Brookings scholar Molly Reynolds, who has studied proxy voting since the rule change, found that members of both parties are substantially more likely to vote by proxy on so-called fly-in and fly-out days at the beginning and end of the week, when members travel to and from Washington. Votes on those days tend to be on bills with broad bipartisan support and were generally among the most missed before proxy voting was allowed.
“Many people have criticized proxy voting and I would see it fundamentally as a success in allowing the House of Representatives to continue operating,” she said.
Reynolds said House leaders should look at continuing proxy voting, but limited to specific circumstances, such as for members recovering from a medical procedure or who are spending time with a newborn.
Rep. Katie Porter, D-Calif., one of the few single mothers in Congress, has used proxy voting 284 times so she can stay in California with her three young children. She said each time the House is scheduled to return to vote she must balance the importance of the issue with the risk that her travel would pose to her unvaccinated children.
“For well over a year after proxy voting was put into place three of the four members of my household were not able to be vaccinated. And they were also not in school,” she said. “I don’t know exactly how I’m supposed to quarantine as a single parent, away from my three children for all those days after I got back.
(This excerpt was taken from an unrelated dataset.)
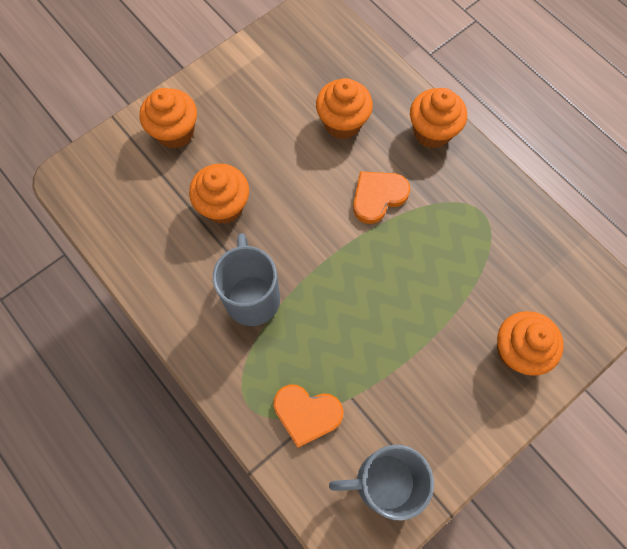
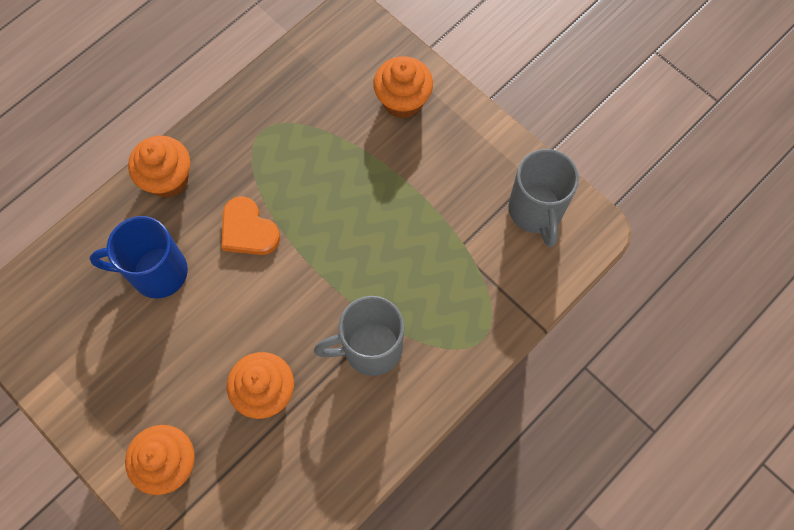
camera: 95 degrees left, 0 degrees up
orange heart [273,384,344,448] -> none
orange cupcake [316,78,373,139] -> blue mug [90,216,188,299]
And the reality is, we had members with COVID exposure or with COVID on the House floor or in the Senate floor, virtually every week.”
House committees, which account for a large part of representatives’ work, also loosened their rules to permit members and witnesses to participate in hearings remotely during the pandemic — something proponents hope will continue.
Napolitano led her Transportation and Infrastructure subcommittee throughout the pandemic from home. Porter continued her well-known grilling of executives and agency officials from her kitchen.
“My work in hearings, questioning witnesses, I would put it up against anyone’s, whether I’m doing it from my kitchen, or I’m doing it in Longworth [House office building],” Porter said.